To hide in plain sight, you need to keep clean. That’s why spies bring a washer and dryer with them everywhere — even underground.
A replica of a tunnel once used by U.S. spies to tap into Soviet communication lines in East Berlin — complete with laundry equipment so the dirt wouldn’t give away their operations — is just one of the many attractions inside the International Spy Museum.
Occupying 20,000 square feet in the Northwest D.C. Penn Quarter neighborhood, the museum delves into the history of the clandestine services. And while housing the world’s largest display of espionage artifacts, it also gives people a chance to live out their fantasies of going undercover.
Visitors enter to a feature called Covers & Legends in which they have three minutes to memorize a backstory before being whisked into a dark theater. Interactive kiosks throughout the museum test them on the information.
Inside the theater, an authoritative female voice belonging to Linda Hunt, and actress on television’s “NCIS: Los Angeles” fills the room. She poses the questions: Why do people spy? What are their motives? Is it because of their ego, their greed, their patriotism? And what would it take for you to embrace a life of deceit?
The theater opens into a room that resembles an aluminum vault and is dubbed the School for Spies. Filled with interactive games and TV screens playing spy-themed documentaries, the room displays more than 200 tools of the trade. A 1970s-era buttonhole camera, a shoe with a radio transmitter in its heel, a 1978 Bulgarian umbrella used by the KGB and a 1965 lipstick pistol line the walls.
A nondescript blue U.S. Postal Service mailbox looks out of place in the room — until visitors read a plaque underneath identifying it as having sat on the corner of 37th and R streets Northwest where it was used by CIA mole Aldrich Ames to pass communications to his Soviet handlers.

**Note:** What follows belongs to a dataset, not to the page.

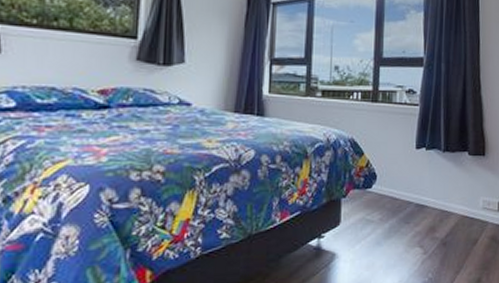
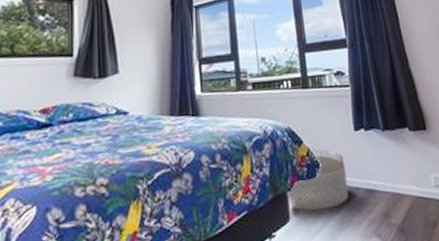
laundry basket: none [344,161,401,218] -> present [290,149,349,211]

Amateur spies-in-training can venture up through air ducts to practice eavesdropping on the people below.
A pristine, silver Aston Martin DB5 with a license plate that reads JB007 sits in the back of the room. The car — a prop in the 1964 film “Goldfinger” that featured fictional British spy James Bond — supposedly has tire slashers, oil jets, a bulletproof shield and ejector seats. And for Bond fans, the Aston Martin is just a preview of what’s stored inside the museum’s lower level.
Titled “Exquisitely Evil: 50 Years of Bond Villains,” the basement exhibit’s winding path leads patrons through displays on various Bond villains. It includes a virtual shark tank inspired by the underwater lair in the 1977 Bond film, “The Spy Who Loved Me,” and features movie props along with a short biography of many of Bond’s villains and outlines their evil plots over the decades.

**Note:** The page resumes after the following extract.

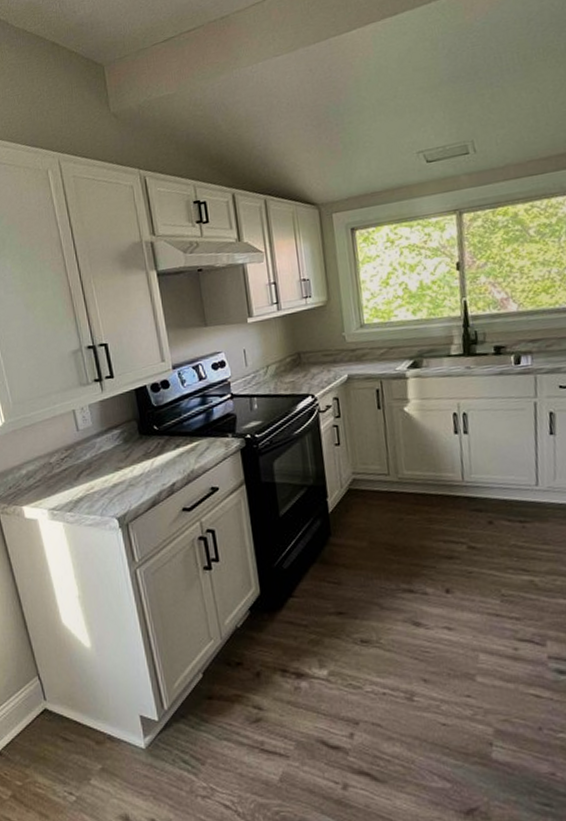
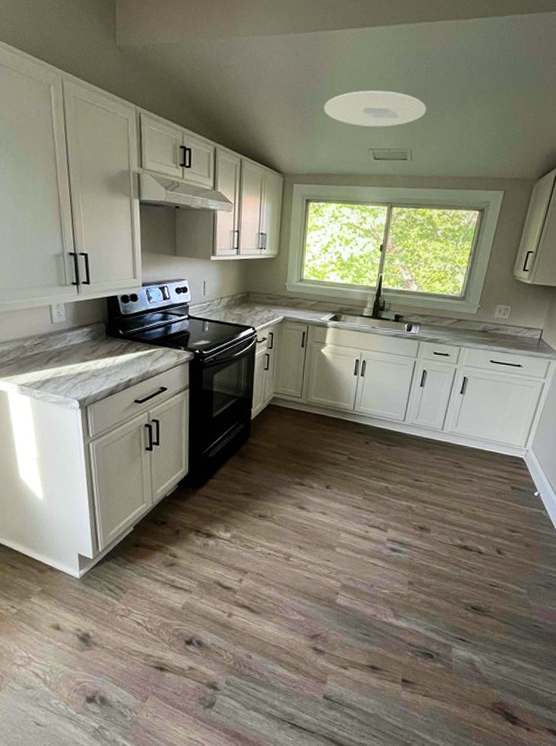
ceiling light: none [352,78,482,131] -> present [324,90,427,127]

“It’s really interesting to see how the plots and schemes in the 23 films play on the fears of what we were most worried about at the times they premiered,” said Jason Werden, the museum’s public relations manager.
Another exhibit, called the “War of the Spies,” uses a motif of brick and barbed wire to evoke 1950s Berlin and details the different ways spies tried to keep the Cold War cold. The exhibit, which houses the re-creation of the Berlin tunnel, displays along its dirt walls the ancient looking washer and dryer meant to show how operatives needed to clean their clothes before surfacing to avoid blowing their covers.
The museum’s oldest artifact is stored in its Secret History of History gallery: an invisible ink letter written by George Washington.
“This is an amazing artifact because it shows how Washington, as commander in chief of the Continental Army, started the first spy network in America, the Culper Spy Ring, which helped win the American Revolution,” Mr. Werden said.
An aviation spying room centers around the display of a stuffed pigeon outfitted with a camera. A blown-up image captured by a pigeon camera during World War I takes up the back wall, and feathered wings are clearly visible on the edges of the photo.
Entering into the museum’s last vaultlike exhibit, sounds of static fill the room and the lights flicker before darkening completely. After a few seconds, the lights return and a voice explains the threat of cyberspies in a technology-dependent 21st century.
The museum is open every day, tickets for adults are $21.95, and $14.95 for children. It also offers an interactive, hourlong game called Operation Spy and a GPS-led mission through the city called Spy in the City.
Tickets provide all-day access; from 9 a.m. to 7 p.m. visitors are allowed to come and go as they please — that is, as long as they remember their cover and legend.